Stored data entries
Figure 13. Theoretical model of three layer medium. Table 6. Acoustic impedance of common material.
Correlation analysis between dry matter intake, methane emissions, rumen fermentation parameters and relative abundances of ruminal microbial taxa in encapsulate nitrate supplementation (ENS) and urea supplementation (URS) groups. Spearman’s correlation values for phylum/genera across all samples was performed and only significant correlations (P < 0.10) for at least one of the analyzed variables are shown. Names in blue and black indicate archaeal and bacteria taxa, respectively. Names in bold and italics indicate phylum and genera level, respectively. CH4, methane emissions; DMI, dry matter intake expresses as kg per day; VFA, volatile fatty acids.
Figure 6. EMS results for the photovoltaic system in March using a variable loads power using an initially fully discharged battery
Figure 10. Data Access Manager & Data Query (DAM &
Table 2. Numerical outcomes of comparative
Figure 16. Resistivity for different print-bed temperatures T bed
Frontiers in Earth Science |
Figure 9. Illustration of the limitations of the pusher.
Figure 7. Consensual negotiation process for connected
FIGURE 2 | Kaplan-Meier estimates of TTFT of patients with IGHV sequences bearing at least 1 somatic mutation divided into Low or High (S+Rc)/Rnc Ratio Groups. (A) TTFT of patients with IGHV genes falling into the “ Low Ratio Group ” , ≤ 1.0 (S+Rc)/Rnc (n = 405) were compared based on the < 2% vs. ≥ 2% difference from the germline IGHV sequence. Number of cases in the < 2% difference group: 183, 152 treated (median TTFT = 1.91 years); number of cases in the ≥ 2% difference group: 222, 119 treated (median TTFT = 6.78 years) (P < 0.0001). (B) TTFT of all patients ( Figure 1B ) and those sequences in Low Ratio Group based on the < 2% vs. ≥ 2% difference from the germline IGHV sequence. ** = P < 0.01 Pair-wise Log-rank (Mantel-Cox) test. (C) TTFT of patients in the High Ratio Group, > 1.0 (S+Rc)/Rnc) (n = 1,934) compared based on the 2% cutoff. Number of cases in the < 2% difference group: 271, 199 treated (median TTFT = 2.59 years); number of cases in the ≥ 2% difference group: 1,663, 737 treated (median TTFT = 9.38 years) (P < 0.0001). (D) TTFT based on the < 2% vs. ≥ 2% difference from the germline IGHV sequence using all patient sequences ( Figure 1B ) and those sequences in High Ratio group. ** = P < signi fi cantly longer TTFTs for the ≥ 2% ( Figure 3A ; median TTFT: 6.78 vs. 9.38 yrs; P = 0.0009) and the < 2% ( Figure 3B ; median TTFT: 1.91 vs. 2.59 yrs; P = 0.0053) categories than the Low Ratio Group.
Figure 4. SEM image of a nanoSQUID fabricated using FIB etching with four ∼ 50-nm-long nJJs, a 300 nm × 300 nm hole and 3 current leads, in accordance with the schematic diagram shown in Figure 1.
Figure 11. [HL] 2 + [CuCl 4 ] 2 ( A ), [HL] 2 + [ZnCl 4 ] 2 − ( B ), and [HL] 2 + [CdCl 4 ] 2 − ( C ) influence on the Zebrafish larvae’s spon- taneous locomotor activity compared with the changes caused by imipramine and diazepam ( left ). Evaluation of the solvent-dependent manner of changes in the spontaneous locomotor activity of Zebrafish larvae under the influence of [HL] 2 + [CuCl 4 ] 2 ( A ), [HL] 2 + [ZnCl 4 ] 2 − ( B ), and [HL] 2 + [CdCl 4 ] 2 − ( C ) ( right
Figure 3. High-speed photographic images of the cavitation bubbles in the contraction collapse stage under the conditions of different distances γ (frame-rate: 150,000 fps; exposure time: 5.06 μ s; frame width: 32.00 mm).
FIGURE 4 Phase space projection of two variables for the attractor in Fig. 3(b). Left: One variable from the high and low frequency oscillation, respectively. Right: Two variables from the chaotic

[Your goal] The lines to copy run from the start of the records above through the line holding "Figure 7. Consensual"; give them exactly, both ends included, and nothing else.

[Result of this exercise]
Figure 13. Theoretical model of three layer medium. Table 6. Acoustic impedance of common material.
Correlation analysis between dry matter intake, methane emissions, rumen fermentation parameters and relative abundances of ruminal microbial taxa in encapsulate nitrate supplementation (ENS) and urea supplementation (URS) groups. Spearman’s correlation values for phylum/genera across all samples was performed and only significant correlations (P < 0.10) for at least one of the analyzed variables are shown. Names in blue and black indicate archaeal and bacteria taxa, respectively. Names in bold and italics indicate phylum and genera level, respectively. CH4, methane emissions; DMI, dry matter intake expresses as kg per day; VFA, volatile fatty acids.
Figure 6. EMS results for the photovoltaic system in March using a variable loads power using an initially fully discharged battery
Figure 10. Data Access Manager & Data Query (DAM &
Table 2. Numerical outcomes of comparative
Figure 16. Resistivity for different print-bed temperatures T bed
Frontiers in Earth Science |
Figure 9. Illustration of the limitations of the pusher.
Figure 7. Consensual negotiation process for connected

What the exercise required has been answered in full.